* Your goal *
Reproduce, please, only the lines from the first line below to the line containing "A segmentation of", inclusive.

* Records *
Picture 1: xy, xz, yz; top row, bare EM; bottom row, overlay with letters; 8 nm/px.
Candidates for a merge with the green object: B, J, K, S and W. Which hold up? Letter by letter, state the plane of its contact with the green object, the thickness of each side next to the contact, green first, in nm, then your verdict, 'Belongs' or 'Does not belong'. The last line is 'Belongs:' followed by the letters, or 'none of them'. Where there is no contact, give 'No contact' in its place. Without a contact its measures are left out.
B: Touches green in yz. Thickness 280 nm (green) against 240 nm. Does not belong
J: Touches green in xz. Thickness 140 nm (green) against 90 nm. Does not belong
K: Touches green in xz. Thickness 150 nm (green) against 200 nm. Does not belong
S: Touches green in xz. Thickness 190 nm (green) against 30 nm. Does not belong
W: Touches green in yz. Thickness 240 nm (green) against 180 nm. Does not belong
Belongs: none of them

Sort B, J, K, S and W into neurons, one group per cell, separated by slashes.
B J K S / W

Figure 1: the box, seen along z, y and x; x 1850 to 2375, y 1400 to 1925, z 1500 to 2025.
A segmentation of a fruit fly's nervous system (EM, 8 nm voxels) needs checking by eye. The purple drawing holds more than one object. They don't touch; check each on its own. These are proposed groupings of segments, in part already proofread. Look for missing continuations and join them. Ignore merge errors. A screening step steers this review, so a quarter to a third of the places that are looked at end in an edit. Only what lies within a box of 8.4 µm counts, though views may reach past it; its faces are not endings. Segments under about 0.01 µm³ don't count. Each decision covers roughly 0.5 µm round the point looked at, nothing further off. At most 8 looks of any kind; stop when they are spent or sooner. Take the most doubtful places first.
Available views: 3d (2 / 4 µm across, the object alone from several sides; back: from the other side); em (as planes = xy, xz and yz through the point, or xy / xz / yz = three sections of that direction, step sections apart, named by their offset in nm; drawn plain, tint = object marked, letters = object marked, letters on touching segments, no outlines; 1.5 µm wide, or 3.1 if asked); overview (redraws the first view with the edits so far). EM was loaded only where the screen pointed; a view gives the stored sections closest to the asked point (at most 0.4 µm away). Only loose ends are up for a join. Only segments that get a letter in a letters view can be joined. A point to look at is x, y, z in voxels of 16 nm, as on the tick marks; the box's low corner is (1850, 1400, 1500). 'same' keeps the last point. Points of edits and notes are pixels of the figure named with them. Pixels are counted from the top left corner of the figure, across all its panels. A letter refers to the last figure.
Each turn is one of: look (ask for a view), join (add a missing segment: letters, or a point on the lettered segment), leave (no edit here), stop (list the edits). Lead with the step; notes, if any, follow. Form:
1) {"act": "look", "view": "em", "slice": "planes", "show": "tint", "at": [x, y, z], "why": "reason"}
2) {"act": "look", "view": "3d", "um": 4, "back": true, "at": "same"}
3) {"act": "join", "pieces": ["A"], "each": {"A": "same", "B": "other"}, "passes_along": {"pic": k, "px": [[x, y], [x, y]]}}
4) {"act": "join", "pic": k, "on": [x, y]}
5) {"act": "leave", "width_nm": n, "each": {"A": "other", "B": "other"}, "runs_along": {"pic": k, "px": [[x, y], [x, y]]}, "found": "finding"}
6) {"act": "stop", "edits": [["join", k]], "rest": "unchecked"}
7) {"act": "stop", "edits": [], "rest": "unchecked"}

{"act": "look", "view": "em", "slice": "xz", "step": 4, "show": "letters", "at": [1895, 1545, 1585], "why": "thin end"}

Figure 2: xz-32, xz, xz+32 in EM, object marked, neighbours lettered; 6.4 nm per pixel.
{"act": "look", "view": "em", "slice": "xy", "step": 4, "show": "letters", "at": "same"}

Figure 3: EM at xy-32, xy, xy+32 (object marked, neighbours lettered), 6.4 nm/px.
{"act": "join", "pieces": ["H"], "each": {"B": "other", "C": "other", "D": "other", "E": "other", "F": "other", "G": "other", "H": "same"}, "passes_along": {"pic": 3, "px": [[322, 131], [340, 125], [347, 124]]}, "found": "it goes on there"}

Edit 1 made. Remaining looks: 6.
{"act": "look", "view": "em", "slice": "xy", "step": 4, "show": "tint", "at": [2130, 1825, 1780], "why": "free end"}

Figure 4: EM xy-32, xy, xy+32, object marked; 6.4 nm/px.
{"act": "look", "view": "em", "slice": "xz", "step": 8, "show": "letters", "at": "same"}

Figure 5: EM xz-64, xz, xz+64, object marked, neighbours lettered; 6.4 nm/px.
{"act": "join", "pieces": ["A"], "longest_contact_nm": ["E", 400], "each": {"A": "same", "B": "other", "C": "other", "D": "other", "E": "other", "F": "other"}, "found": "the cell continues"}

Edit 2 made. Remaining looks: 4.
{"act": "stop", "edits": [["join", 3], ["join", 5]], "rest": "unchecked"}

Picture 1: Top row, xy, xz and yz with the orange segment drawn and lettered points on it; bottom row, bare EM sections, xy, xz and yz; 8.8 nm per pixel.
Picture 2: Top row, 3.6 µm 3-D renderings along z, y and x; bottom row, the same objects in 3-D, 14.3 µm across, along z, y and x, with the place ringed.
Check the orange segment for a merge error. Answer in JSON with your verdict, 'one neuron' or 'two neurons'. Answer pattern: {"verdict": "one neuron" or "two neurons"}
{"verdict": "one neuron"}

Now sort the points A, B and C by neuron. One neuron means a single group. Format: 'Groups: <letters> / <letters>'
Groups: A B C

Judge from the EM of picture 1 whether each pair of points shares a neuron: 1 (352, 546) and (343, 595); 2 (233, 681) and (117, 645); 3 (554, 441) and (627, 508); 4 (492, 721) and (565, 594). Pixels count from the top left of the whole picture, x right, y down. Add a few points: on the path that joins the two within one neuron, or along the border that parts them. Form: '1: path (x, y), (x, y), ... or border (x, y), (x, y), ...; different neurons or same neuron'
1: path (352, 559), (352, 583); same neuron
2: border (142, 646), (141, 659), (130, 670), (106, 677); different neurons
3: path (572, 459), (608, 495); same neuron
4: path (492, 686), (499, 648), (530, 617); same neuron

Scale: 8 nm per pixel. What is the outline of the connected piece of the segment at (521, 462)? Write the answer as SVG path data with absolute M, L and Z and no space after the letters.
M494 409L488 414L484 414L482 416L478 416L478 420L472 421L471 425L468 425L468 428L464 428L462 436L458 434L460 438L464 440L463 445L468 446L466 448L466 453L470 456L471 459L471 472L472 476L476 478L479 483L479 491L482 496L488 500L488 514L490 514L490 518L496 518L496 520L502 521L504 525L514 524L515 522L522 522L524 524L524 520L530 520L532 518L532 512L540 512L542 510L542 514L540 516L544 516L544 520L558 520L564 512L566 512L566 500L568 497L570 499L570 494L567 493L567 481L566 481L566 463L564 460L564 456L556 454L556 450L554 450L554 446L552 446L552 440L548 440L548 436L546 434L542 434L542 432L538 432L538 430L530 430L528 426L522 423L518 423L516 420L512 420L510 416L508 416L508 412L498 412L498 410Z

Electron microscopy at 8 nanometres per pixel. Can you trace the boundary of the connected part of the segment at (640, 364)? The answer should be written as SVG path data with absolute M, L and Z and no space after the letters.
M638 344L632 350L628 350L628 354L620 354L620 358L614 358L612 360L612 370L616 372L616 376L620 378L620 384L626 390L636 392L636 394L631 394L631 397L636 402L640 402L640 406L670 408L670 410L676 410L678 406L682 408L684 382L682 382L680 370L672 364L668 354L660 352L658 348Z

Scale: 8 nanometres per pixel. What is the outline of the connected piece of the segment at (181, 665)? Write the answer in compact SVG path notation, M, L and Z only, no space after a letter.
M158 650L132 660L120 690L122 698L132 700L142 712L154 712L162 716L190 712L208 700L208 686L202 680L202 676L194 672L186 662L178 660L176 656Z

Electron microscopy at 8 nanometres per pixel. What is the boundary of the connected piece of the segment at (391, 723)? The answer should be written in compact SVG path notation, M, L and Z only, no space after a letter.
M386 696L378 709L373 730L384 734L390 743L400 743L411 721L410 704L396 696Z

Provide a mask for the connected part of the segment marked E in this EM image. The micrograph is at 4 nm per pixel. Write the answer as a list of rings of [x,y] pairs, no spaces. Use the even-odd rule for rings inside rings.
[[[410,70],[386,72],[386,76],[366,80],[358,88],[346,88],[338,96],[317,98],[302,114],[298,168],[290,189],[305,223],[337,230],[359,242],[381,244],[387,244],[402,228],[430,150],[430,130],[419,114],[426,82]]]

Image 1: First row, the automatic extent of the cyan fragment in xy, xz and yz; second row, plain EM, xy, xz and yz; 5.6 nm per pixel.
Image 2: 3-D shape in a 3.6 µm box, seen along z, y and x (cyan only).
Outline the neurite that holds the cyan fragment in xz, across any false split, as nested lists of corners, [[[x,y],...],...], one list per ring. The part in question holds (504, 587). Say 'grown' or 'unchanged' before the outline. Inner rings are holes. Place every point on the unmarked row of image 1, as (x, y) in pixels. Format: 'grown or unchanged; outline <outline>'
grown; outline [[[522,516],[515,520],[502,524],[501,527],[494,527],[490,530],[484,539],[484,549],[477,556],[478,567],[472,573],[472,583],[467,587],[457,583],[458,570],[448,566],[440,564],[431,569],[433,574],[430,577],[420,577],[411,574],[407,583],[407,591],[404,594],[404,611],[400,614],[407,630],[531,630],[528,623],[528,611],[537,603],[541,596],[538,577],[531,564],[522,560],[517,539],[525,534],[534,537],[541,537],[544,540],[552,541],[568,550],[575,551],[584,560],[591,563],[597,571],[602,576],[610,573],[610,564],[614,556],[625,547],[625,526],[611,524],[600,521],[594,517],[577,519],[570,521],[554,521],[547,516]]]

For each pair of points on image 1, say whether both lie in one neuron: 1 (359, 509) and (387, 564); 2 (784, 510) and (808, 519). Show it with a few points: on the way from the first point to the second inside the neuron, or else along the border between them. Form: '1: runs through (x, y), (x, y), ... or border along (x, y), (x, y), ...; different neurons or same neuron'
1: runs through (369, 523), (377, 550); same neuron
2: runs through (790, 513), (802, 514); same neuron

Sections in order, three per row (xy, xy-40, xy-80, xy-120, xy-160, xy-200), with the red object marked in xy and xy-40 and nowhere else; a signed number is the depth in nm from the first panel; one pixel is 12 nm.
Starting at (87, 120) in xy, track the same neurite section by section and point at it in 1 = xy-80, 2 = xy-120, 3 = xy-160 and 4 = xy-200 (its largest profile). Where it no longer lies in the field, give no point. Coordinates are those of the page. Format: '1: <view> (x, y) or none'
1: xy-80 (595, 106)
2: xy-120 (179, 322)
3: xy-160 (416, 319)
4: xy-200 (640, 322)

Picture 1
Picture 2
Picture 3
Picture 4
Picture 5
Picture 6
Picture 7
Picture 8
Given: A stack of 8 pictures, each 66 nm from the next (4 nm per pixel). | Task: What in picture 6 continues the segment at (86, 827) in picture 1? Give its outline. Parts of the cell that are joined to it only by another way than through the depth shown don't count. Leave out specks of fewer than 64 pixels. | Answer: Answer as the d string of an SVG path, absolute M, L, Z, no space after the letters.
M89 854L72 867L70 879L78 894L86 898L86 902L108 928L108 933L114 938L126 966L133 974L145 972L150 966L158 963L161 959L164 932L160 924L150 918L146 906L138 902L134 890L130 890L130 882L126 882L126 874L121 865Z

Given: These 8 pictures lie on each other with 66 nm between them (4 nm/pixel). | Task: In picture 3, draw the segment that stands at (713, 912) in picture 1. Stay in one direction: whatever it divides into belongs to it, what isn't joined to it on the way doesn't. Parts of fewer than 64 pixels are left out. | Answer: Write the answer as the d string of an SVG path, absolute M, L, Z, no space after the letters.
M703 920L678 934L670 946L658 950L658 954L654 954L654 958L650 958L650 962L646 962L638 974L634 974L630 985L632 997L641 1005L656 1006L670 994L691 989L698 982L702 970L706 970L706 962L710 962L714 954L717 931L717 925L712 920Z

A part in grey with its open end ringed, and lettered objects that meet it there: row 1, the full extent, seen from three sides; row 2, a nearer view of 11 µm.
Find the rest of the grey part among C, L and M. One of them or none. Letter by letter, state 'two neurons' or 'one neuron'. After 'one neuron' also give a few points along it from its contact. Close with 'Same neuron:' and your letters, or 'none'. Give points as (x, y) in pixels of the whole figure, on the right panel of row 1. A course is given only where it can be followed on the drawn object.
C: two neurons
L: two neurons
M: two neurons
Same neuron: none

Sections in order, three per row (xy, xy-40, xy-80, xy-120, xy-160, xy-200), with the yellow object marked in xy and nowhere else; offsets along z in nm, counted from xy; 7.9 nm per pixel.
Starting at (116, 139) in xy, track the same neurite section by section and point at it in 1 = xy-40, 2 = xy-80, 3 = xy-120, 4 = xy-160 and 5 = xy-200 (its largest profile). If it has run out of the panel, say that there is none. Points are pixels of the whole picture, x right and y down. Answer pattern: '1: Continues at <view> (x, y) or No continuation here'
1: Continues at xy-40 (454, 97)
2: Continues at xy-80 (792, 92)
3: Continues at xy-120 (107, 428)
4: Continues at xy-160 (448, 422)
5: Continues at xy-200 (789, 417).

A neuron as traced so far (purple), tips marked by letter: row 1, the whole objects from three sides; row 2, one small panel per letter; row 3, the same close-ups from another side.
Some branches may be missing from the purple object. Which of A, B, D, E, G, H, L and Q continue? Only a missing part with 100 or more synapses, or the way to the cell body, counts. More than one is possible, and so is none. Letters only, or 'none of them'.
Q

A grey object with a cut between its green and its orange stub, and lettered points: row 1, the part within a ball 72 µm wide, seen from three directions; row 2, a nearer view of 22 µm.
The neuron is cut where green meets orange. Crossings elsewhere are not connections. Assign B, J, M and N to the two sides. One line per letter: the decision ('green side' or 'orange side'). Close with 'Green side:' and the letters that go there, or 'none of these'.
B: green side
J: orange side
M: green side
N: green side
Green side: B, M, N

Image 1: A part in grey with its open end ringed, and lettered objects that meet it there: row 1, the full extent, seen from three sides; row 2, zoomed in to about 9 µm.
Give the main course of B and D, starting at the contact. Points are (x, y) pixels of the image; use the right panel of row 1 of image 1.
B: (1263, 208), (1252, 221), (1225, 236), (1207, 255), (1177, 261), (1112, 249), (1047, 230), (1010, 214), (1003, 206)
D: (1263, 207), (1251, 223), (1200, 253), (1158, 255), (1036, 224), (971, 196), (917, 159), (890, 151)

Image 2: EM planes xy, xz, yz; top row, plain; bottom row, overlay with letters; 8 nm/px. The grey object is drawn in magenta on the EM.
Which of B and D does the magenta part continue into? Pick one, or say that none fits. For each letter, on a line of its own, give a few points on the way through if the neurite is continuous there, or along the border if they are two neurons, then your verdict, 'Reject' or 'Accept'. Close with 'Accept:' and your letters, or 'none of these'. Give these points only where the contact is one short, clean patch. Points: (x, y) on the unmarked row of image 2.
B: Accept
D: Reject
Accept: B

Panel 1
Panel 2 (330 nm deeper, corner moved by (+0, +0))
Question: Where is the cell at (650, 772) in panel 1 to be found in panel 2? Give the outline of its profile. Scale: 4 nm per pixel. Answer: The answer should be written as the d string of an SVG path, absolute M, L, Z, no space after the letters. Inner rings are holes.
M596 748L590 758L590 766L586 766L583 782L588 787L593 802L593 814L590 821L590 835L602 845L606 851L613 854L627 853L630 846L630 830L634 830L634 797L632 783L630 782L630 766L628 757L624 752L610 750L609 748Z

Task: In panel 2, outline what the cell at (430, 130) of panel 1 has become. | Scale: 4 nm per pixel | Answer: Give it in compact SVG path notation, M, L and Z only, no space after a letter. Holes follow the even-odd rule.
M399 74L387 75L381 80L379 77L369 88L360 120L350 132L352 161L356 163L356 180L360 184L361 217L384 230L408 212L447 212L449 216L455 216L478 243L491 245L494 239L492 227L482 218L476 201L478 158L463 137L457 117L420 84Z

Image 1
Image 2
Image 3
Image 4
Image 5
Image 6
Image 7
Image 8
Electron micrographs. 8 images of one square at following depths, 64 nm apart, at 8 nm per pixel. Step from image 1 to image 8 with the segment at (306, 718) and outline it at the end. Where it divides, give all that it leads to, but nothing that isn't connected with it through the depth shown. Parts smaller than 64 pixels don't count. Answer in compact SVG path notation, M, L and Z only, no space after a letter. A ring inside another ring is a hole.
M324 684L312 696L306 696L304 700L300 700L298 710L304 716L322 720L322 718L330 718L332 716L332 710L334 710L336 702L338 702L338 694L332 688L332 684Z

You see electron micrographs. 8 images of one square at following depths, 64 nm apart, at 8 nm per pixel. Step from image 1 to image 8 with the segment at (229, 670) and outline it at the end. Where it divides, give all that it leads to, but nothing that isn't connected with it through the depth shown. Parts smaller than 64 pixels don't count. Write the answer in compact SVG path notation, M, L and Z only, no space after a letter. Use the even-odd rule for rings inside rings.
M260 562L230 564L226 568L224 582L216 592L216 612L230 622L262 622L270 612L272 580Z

* Exercise result *
Picture 1: xy, xz, yz; top row, bare EM; bottom row, overlay with letters; 8 nm/px.
Candidates for a merge with the green object: B, J, K, S and W. Which hold up? Letter by letter, state the plane of its contact with the green object, the thickness of each side next to the contact, green first, in nm, then your verdict, 'Belongs' or 'Does not belong'. The last line is 'Belongs:' followed by the letters, or 'none of them'. Where there is no contact, give 'No contact' in its place. Without a contact its measures are left out.
B: Touches green in yz. Thickness 280 nm (green) against 240 nm. Does not belong
J: Touches green in xz. Thickness 140 nm (green) against 90 nm. Does not belong
K: Touches green in xz. Thickness 150 nm (green) against 200 nm. Does not belong
S: Touches green in xz. Thickness 190 nm (green) against 30 nm. Does not belong
W: Touches green in yz. Thickness 240 nm (green) against 180 nm. Does not belong
Belongs: none of them

Sort B, J, K, S and W into neurons, one group per cell, separated by slashes.
B J K S / W

Figure 1: the box, seen along z, y and x; x 1850 to 2375, y 1400 to 1925, z 1500 to 2025.
A segmentation of a fruit fly's nervous system (EM, 8 nm voxels) needs checking by eye. The purple drawing holds more than one object. They don't touch; check each on its own. These are proposed groupings of segments, in part already proofread. Look for missing continuations and join them. Ignore merge errors. A screening step steers this review, so a quarter to a third of the places that are looked at end in an edit. Only what lies within a box of 8.4 µm counts, though views may reach past it; its faces are not endings. Segments under about 0.01 µm³ don't count. Each decision covers roughly 0.5 µm round the point looked at, nothing further off. At most 8 looks of any kind; stop when they are spent or sooner. Take the most doubtful places first.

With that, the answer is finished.